Not sure you guys understand exactly why I think I need socket iol, so I'll try to explain
it in more detail. If there is a better, more extensible way to solve my problem, I am all
ears but I don;t see it yet.

On Windows, I have a kernel resident HTTP GET engine that can serve static content out of
a cache very quickly. The cache is dynamically loaded by httpd as the server runs.

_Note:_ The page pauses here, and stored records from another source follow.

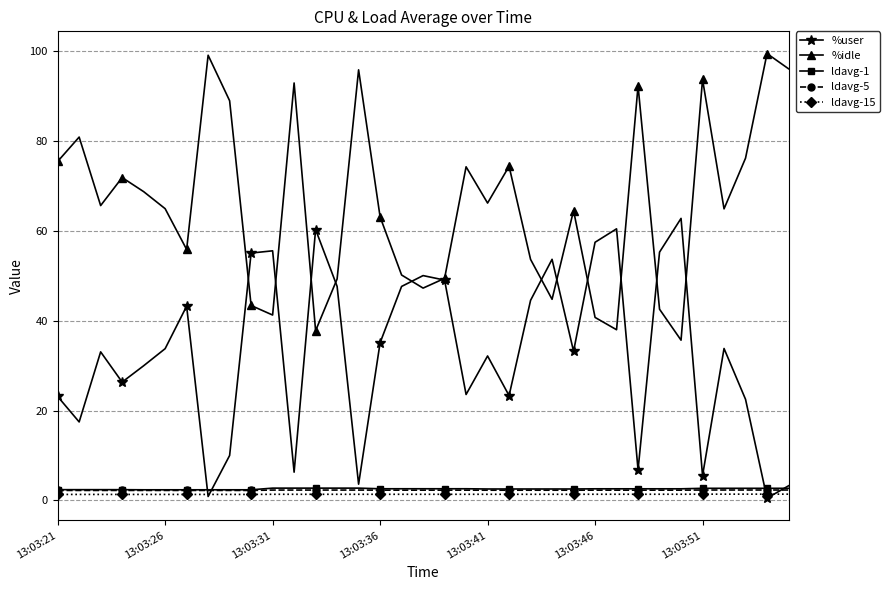

Which series has the largest total across all categories?

%idle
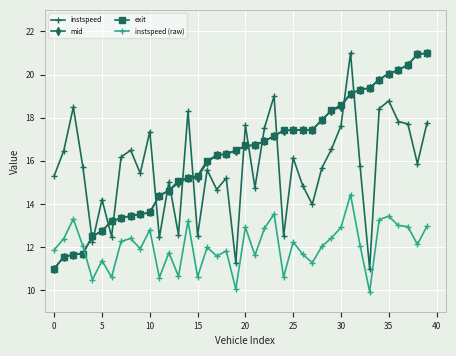

True or false: instspeed and instspeed (raw) cross at least once.

False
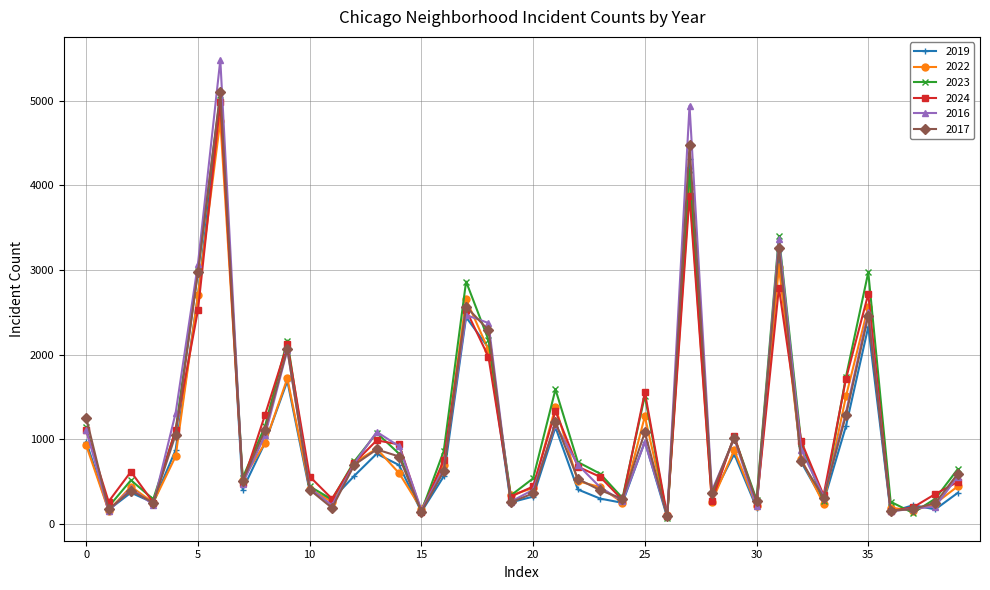

Which series has the widest spread of values?

2016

httpd communicates with this cache via a custom API. This API consists of a cache
management API (put stuff into the cache, take stuff out of the cache, refresh the cache,
etc.), an API to enable starting/stopping/restarting the cache engine, and a socket like
network API for httpd to do io with the cache. It is the network API that is driving my
desire for socket iols in APR.

For reasons I don't want to delve into, we decided to implement a socket like API for
httpd to do network io with/through the kernel resident cache. This API is for most
purposes symantically identical to the BSD socket API -for handling inbound connections-.
It implements open(), close(), accept(), read(), write(), setopt(), etc. (an aside, the
custom socket layer communicates with the Windows TCP/IP stack via the TDI interface in
the Windows kernel. TDI documentation is piss poor at best and we had to reverse engineer
the behaviour of many of the TDI calls which were documented incorrectly. I would never
recommend anyone do TDI programming.)

Consider the normal simple case of starting httpd listening on port 80. If the cache is
enabled, the cache engine is started when httpd is started.  httpd tells the cache engine
what address/port to listen for requests on (the cache engine actually listens on the
port/ip address).  httpd uses it's custom socket API to handle requests 'punted' to httpd
from the cache engine (cache misses).

The cache engine does not support SSL. So if SSL is also enabled in addition to standard
port 80, httpd needs to listen for port 443 traffic using the standard socket APIs (On
windows, we use seperate thread to listen on each port so there is no issue of doing
select on the two different style of socket descriptors).

Hope this helps explain what I am looking for.